How long can different foods last in refrigeration units? Here's a guide
Tuesday, Feb 11th 2014
There are many different restaurants in the world, but a common thread that runs through the finer establishments is an appreciation of fresh ingredients. The higher quality the restaurant, the more prominently it touts the fresh salmon and squid that were flown in that morning, or the pastries that came from the oven and into a patron's hands. But, as much as the freshest ingredients hold supremacy in the food service industry, certain foods can be comfortably stored in refrigeration units, thereby saving time and money. Here are some tips about how long certain foods can remain in a cold storage unit, and how to know when they are past their prime. Please note that these tips are based on the assumption that restaurant refrigeration units run between 34 degrees and 40 degrees Fahrenheit, which is the optimal temperature range for cold storage, according to the University of Nebraska's Home Food Preservation service.
1. Eggs: When they are still in their shells, eggs can keep in the fridge for up to five weeks, according to the Food and Drug Administration. That time significantly decreases as soon as the eggs are either opened or cooked. Once boiled, eggs can be expected to last about a week in the fridge. The period for raw yolks and whites is even shorter - about two to four days. Fortunately, the warning signs that eggs have gone bad could not be clearer. Because of their bright white color, any discoloration will be immediately evident. And as for the stench that emanates from a bad egg - well, that's one everybody knows. Also, although it may be tempting, whole eggs should never be frozen, though raw yolks and whites can be kept in the freezer for up to a year.

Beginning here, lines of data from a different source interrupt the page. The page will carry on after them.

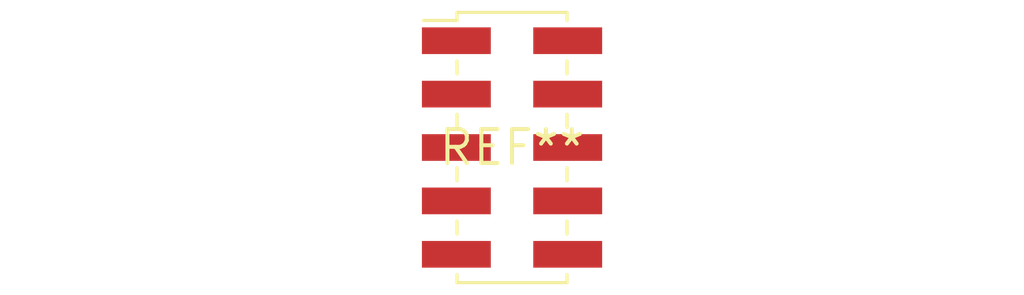
<source format=kicad_pcb>
(kicad_pcb (version 20240108) (generator pcbnew)

  (general
    (thickness 1.6)
  )

  (paper "A4")
  (layers
    (0 "F.Cu" signal)
    (31 "B.Cu" signal)
    (32 "B.Adhes" user "B.Adhesive")
    (33 "F.Adhes" user "F.Adhesive")
    (34 "B.Paste" user)
    (35 "F.Paste" user)
    (36 "B.SilkS" user "B.Silkscreen")
    (37 "F.SilkS" user "F.Silkscreen")
    (38 "B.Mask" user)
    (39 "F.Mask" user)
    (40 "Dwgs.User" user "User.Drawings")
    (41 "Cmts.User" user "User.Comments")
    (42 "Eco1.User" user "User.Eco1")
    (43 "Eco2.User" user "User.Eco2")
    (44 "Edge.Cuts" user)
    (45 "Margin" user)
    (46 "B.CrtYd" user "B.Courtyard")
    (47 "F.CrtYd" user "F.Courtyard")
    (48 "B.Fab" user)
    (49 "F.Fab" user)
    (50 "User.1" user)
    (51 "User.2" user)
    (52 "User.3" user)
    (53 "User.4" user)
    (54 "User.5" user)
    (55 "User.6" user)
    (56 "User.7" user)
    (57 "User.8" user)
    (58 "User.9" user)
  )

  (setup
    (pad_to_mask_clearance 0)
    (pcbplotparams
      (layerselection 0x00010fc_ffffffff)
      (plot_on_all_layers_selection 0x0000000_00000000)
      (disableapertmacros false)
      (usegerberextensions false)
      (usegerberattributes false)
      (usegerberadvancedattributes false)
      (creategerberjobfile false)
      (dashed_line_dash_ratio 12.000000)
      (dashed_line_gap_ratio 3.000000)
      (svgprecision 4)
      (plotframeref false)
      (viasonmask false)
      (mode 1)
      (useauxorigin false)
      (hpglpennumber 1)
      (hpglpenspeed 20)
      (hpglpendiameter 15.000000)
      (dxfpolygonmode false)
      (dxfimperialunits false)
      (dxfusepcbnewfont false)
      (psnegative false)
      (psa4output false)
      (plotreference false)
      (plotvalue false)
      (plotinvisibletext false)
      (sketchpadsonfab false)
      (subtractmaskfromsilk false)
      (outputformat 1)
      (mirror false)
      (drillshape 1)
      (scaleselection 1)
      (outputdirectory "")
    )
  )

  (net 0 "")

  (footprint "PinHeader_2x05_P2.00mm_Vertical_SMD" (layer "F.Cu") (at 0 0))

)

</source>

2. Raw hamburger meat: Unless a business is planning to use hamburger meat within a day or two, they should plan on storing it in the freezer, where it can comfortably last up to four months. Considering hamburger meat should only last about a day or two in a refrigeration unit, it is important to check it and make sure it's still good before preparing. Any sour smell given off by the meat could be a warning sign. Also, it is always recommended to eyeball the meat before beginning to prepare it. It should be red. If it retains a grey color 15 minutes after being removed from the fridge, it is not advisable to eat.
3. Fish: Generally fish can be kept in a refrigeration unit for one or two days and in the freezer for between two and six months. Like eggs, the process for ascertaining if fish is spoiled centers on smell. That is because not all fish gives off an unpleasant "fishy" odor - only fish that's gone bad. If the fish is fresh, it should give off very little odor at all. And, like hamburger meat, fish tends to turn an unnatural greyish hue if it is past a useable period. But the United States Department of Agriculture advises against worrying too much if only one of the factors is present. If, for example, fish appears grey but does not give off a strong odor, it is likely still good to use.
4. Strawberries: A salad and smoothie staple, restaurants are advised to always have fresh strawberries on hand. According to EatByDate, fresh whole strawberries can be safely stored in the fridge for five to seven days and last up to eight months in the freezer. Unlike the other foods on this list, which rely on smell and sight, strawberries call for touch to determine spoiling. A ripe strawberry is crisp and should not leave an indentation when touched. The softer and more mushy a strawberry gets, the worse it is.
In order to make sure the refrigeration units are working properly and are able to keep food as fresh as possible, cold storage areas should always come equipped with temperature monitoring equipment.